Work instruction:
Retype the listing exactly, so that the copy matches it line for line.

Dataset records:
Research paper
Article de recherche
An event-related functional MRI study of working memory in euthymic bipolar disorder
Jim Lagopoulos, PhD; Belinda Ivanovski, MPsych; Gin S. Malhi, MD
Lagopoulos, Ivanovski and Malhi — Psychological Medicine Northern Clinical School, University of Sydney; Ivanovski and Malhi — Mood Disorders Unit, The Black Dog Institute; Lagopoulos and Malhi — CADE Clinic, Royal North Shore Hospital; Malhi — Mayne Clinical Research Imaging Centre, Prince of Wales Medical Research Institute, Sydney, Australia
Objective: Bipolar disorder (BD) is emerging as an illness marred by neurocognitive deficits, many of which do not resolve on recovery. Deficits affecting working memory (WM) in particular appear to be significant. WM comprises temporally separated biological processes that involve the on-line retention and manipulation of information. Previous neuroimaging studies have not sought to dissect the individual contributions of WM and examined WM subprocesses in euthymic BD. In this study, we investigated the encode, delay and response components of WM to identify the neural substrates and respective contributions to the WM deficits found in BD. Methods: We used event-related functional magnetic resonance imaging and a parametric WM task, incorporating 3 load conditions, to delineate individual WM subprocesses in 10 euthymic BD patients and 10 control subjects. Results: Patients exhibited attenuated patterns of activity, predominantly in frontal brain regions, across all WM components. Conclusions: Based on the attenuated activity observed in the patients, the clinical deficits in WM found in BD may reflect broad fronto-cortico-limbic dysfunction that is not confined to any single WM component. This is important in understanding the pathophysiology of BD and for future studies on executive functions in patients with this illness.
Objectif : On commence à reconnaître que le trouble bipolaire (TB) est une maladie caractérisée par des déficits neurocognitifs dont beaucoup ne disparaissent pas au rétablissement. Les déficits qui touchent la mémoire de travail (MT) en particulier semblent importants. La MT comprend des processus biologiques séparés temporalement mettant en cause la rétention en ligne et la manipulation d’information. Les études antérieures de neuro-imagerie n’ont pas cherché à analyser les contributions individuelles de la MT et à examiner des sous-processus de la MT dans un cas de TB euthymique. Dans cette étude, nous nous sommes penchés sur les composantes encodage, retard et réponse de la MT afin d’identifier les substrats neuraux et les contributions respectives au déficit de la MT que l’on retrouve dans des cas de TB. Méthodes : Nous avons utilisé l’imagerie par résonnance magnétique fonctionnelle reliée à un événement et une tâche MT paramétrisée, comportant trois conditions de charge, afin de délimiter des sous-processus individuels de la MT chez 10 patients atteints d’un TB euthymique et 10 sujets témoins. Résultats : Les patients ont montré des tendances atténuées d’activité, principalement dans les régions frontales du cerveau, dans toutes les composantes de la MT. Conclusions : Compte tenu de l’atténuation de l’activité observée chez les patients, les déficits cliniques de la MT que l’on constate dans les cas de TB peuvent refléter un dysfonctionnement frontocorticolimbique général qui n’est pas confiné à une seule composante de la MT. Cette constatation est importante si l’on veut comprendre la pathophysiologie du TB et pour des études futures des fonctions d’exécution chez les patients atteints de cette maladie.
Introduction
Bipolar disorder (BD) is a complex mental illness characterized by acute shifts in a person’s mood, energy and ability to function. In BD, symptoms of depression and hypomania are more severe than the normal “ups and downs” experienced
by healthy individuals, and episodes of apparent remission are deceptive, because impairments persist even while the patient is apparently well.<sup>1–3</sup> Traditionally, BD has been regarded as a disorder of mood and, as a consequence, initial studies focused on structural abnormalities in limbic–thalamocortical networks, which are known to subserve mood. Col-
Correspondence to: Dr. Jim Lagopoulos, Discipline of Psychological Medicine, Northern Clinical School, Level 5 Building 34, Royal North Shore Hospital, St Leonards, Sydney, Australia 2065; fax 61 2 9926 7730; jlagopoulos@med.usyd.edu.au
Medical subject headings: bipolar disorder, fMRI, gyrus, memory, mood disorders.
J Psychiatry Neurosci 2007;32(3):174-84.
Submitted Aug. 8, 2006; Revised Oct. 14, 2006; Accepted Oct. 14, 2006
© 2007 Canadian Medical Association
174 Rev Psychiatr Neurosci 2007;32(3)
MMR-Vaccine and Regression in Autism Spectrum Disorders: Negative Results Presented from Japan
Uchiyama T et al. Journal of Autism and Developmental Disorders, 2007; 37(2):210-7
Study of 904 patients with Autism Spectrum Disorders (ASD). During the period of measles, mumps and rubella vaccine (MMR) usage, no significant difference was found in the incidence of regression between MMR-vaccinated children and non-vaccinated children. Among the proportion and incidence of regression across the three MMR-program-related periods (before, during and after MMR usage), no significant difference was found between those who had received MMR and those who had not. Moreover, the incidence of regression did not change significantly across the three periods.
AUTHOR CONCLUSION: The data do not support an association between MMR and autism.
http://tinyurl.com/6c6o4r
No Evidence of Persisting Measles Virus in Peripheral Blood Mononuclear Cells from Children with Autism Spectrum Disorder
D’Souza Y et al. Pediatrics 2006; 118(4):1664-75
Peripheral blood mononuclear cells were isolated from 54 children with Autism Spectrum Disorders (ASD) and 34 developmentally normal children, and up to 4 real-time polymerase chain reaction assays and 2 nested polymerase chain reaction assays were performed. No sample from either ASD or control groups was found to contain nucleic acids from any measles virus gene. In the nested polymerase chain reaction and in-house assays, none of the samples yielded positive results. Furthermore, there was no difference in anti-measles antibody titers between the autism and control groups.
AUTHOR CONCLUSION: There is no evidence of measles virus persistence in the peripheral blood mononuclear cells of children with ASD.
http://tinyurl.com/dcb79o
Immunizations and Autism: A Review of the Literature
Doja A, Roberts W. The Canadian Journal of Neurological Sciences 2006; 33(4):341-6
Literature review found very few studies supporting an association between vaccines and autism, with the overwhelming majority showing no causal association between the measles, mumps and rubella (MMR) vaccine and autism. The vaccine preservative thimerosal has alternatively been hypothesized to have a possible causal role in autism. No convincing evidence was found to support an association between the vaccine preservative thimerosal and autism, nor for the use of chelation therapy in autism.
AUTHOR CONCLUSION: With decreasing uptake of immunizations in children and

Solution for this task:
Research paper
Article de recherche
An event-related functional MRI study of working memory in euthymic bipolar disorder
Jim Lagopoulos, PhD; Belinda Ivanovski, MPsych; Gin S. Malhi, MD
Lagopoulos, Ivanovski and Malhi — Psychological Medicine Northern Clinical School, University of Sydney; Ivanovski and Malhi — Mood Disorders Unit, The Black Dog Institute; Lagopoulos and Malhi — CADE Clinic, Royal North Shore Hospital; Malhi — Mayne Clinical Research Imaging Centre, Prince of Wales Medical Research Institute, Sydney, Australia
Objective: Bipolar disorder (BD) is emerging as an illness marred by neurocognitive deficits, many of which do not resolve on recovery. Deficits affecting working memory (WM) in particular appear to be significant. WM comprises temporally separated biological processes that involve the on-line retention and manipulation of information. Previous neuroimaging studies have not sought to dissect the individual contributions of WM and examined WM subprocesses in euthymic BD. In this study, we investigated the encode, delay and response components of WM to identify the neural substrates and respective contributions to the WM deficits found in BD. Methods: We used event-related functional magnetic resonance imaging and a parametric WM task, incorporating 3 load conditions, to delineate individual WM subprocesses in 10 euthymic BD patients and 10 control subjects. Results: Patients exhibited attenuated patterns of activity, predominantly in frontal brain regions, across all WM components. Conclusions: Based on the attenuated activity observed in the patients, the clinical deficits in WM found in BD may reflect broad fronto-cortico-limbic dysfunction that is not confined to any single WM component. This is important in understanding the pathophysiology of BD and for future studies on executive functions in patients with this illness.
Objectif : On commence à reconnaître que le trouble bipolaire (TB) est une maladie caractérisée par des déficits neurocognitifs dont beaucoup ne disparaissent pas au rétablissement. Les déficits qui touchent la mémoire de travail (MT) en particulier semblent importants. La MT comprend des processus biologiques séparés temporalement mettant en cause la rétention en ligne et la manipulation d’information. Les études antérieures de neuro-imagerie n’ont pas cherché à analyser les contributions individuelles de la MT et à examiner des sous-processus de la MT dans un cas de TB euthymique. Dans cette étude, nous nous sommes penchés sur les composantes encodage, retard et réponse de la MT afin d’identifier les substrats neuraux et les contributions respectives au déficit de la MT que l’on retrouve dans des cas de TB. Méthodes : Nous avons utilisé l’imagerie par résonnance magnétique fonctionnelle reliée à un événement et une tâche MT paramétrisée, comportant trois conditions de charge, afin de délimiter des sous-processus individuels de la MT chez 10 patients atteints d’un TB euthymique et 10 sujets témoins. Résultats : Les patients ont montré des tendances atténuées d’activité, principalement dans les régions frontales du cerveau, dans toutes les composantes de la MT. Conclusions : Compte tenu de l’atténuation de l’activité observée chez les patients, les déficits cliniques de la MT que l’on constate dans les cas de TB peuvent refléter un dysfonctionnement frontocorticolimbique général qui n’est pas confiné à une seule composante de la MT. Cette constatation est importante si l’on veut comprendre la pathophysiologie du TB et pour des études futures des fonctions d’exécution chez les patients atteints de cette maladie.
Introduction
Bipolar disorder (BD) is a complex mental illness characterized by acute shifts in a person’s mood, energy and ability to function. In BD, symptoms of depression and hypomania are more severe than the normal “ups and downs” experienced
by healthy individuals, and episodes of apparent remission are deceptive, because impairments persist even while the patient is apparently well.<sup>1–3</sup> Traditionally, BD has been regarded as a disorder of mood and, as a consequence, initial studies focused on structural abnormalities in limbic–thalamocortical networks, which are known to subserve mood. Col-
Correspondence to: Dr. Jim Lagopoulos, Discipline of Psychological Medicine, Northern Clinical School, Level 5 Building 34, Royal North Shore Hospital, St Leonards, Sydney, Australia 2065; fax 61 2 9926 7730; jlagopoulos@med.usyd.edu.au
Medical subject headings: bipolar disorder, fMRI, gyrus, memory, mood disorders.
J Psychiatry Neurosci 2007;32(3):174-84.
Submitted Aug. 8, 2006; Revised Oct. 14, 2006; Accepted Oct. 14, 2006
© 2007 Canadian Medical Association
174 Rev Psychiatr Neurosci 2007;32(3)
MMR-Vaccine and Regression in Autism Spectrum Disorders: Negative Results Presented from Japan
Uchiyama T et al. Journal of Autism and Developmental Disorders, 2007; 37(2):210-7
Study of 904 patients with Autism Spectrum Disorders (ASD). During the period of measles, mumps and rubella vaccine (MMR) usage, no significant difference was found in the incidence of regression between MMR-vaccinated children and non-vaccinated children. Among the proportion and incidence of regression across the three MMR-program-related periods (before, during and after MMR usage), no significant difference was found between those who had received MMR and those who had not. Moreover, the incidence of regression did not change significantly across the three periods.
AUTHOR CONCLUSION: The data do not support an association between MMR and autism.
http://tinyurl.com/6c6o4r
No Evidence of Persisting Measles Virus in Peripheral Blood Mononuclear Cells from Children with Autism Spectrum Disorder
D’Souza Y et al. Pediatrics 2006; 118(4):1664-75
Peripheral blood mononuclear cells were isolated from 54 children with Autism Spectrum Disorders (ASD) and 34 developmentally normal children, and up to 4 real-time polymerase chain reaction assays and 2 nested polymerase chain reaction assays were performed. No sample from either ASD or control groups was found to contain nucleic acids from any measles virus gene. In the nested polymerase chain reaction and in-house assays, none of the samples yielded positive results. Furthermore, there was no difference in anti-measles antibody titers between the autism and control groups.
AUTHOR CONCLUSION: There is no evidence of measles virus persistence in the peripheral blood mononuclear cells of children with ASD.
http://tinyurl.com/dcb79o
Immunizations and Autism: A Review of the Literature
Doja A, Roberts W. The Canadian Journal of Neurological Sciences 2006; 33(4):341-6
Literature review found very few studies supporting an association between vaccines and autism, with the overwhelming majority showing no causal association between the measles, mumps and rubella (MMR) vaccine and autism. The vaccine preservative thimerosal has alternatively been hypothesized to have a possible causal role in autism. No convincing evidence was found to support an association between the vaccine preservative thimerosal and autism, nor for the use of chelation therapy in autism.
AUTHOR CONCLUSION: With decreasing uptake of immunizations in children and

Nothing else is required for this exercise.